▶ **WHAT YOU ARE ASKED TO DO**
Count the lines in the entries below that contain the word "encontraba". Reply with the number only.

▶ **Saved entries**
::::::::::
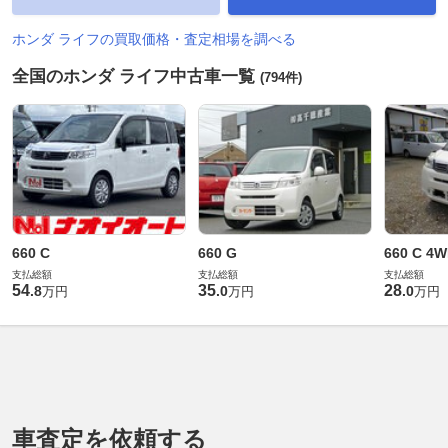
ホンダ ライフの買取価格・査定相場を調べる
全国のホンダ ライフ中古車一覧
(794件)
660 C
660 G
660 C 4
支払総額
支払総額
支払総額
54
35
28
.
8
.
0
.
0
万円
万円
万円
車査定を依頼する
::::::::::
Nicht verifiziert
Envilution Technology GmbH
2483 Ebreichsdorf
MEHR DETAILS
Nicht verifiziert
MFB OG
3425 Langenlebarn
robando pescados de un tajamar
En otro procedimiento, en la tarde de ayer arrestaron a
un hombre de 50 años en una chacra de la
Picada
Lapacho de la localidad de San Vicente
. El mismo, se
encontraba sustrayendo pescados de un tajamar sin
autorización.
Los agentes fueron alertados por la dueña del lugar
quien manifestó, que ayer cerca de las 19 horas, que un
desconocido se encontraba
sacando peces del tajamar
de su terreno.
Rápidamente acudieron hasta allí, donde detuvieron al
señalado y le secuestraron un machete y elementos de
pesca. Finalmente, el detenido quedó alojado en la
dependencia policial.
::::::::::
▶ **ANSWER SPACE**
2